• ACTIVITY: Return every line below in which "center" appears.

• DATA RECORDS:

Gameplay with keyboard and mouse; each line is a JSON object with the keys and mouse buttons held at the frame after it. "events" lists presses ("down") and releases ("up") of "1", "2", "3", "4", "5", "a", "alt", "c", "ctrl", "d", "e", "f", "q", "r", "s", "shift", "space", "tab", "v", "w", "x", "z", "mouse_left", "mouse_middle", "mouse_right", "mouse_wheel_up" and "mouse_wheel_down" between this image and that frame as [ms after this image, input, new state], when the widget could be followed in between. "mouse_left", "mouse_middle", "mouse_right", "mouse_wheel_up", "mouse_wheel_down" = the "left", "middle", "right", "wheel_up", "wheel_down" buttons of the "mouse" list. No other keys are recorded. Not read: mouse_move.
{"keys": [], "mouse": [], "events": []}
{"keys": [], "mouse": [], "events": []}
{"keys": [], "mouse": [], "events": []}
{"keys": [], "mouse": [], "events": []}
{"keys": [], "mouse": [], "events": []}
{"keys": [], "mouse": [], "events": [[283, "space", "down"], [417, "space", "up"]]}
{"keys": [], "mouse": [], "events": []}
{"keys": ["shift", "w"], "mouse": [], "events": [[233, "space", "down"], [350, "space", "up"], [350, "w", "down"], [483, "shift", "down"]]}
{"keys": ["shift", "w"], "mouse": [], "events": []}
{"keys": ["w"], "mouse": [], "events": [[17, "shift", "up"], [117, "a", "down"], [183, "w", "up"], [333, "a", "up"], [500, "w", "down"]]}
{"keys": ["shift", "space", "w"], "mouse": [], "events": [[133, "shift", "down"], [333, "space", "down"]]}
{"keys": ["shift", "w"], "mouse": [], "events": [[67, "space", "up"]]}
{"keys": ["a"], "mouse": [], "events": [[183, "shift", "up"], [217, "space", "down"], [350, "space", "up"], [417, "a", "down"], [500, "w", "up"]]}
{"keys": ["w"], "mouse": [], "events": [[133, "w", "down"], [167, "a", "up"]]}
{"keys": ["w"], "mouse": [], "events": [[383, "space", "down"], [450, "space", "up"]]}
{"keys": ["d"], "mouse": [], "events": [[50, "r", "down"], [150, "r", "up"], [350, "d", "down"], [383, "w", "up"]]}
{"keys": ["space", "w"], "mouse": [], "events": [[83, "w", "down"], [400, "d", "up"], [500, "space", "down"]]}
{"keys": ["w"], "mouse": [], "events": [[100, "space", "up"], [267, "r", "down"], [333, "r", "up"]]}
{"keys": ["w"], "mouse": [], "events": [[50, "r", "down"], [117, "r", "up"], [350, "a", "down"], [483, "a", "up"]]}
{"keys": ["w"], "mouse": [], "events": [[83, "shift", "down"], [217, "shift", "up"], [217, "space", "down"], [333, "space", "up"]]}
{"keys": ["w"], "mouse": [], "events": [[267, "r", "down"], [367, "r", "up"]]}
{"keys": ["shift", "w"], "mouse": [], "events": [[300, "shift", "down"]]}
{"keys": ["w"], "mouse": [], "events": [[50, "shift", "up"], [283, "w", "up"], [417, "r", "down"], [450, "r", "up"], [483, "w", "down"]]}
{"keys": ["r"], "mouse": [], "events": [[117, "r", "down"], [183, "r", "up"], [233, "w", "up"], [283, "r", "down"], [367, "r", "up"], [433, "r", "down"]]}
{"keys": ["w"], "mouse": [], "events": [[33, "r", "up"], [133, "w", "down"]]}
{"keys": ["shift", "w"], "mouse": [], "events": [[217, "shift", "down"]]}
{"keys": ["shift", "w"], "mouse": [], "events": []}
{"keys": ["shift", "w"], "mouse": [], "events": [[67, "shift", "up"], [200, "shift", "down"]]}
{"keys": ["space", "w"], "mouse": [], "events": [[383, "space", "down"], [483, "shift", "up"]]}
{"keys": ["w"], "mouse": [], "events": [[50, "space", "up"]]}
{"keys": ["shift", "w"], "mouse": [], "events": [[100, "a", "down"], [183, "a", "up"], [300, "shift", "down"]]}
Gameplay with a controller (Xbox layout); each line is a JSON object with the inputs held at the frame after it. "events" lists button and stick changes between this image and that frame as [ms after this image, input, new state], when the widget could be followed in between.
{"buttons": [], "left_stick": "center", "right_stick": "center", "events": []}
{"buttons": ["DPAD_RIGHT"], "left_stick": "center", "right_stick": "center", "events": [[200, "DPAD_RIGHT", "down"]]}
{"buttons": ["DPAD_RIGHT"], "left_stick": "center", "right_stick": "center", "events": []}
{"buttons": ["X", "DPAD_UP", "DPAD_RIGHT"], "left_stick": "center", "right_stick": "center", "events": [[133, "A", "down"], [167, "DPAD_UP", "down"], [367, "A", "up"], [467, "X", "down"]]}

• OUTPUT BELOW:
{"buttons": [], "left_stick": "center", "right_stick": "center", "events": []}
{"buttons": ["DPAD_RIGHT"], "left_stick": "center", "right_stick": "center", "events": [[200, "DPAD_RIGHT", "down"]]}
{"buttons": ["DPAD_RIGHT"], "left_stick": "center", "right_stick": "center", "events": []}
{"buttons": ["X", "DPAD_UP", "DPAD_RIGHT"], "left_stick": "center", "right_stick": "center", "events": [[133, "A", "down"], [167, "DPAD_UP", "down"], [367, "A", "up"], [467, "X", "down"]]}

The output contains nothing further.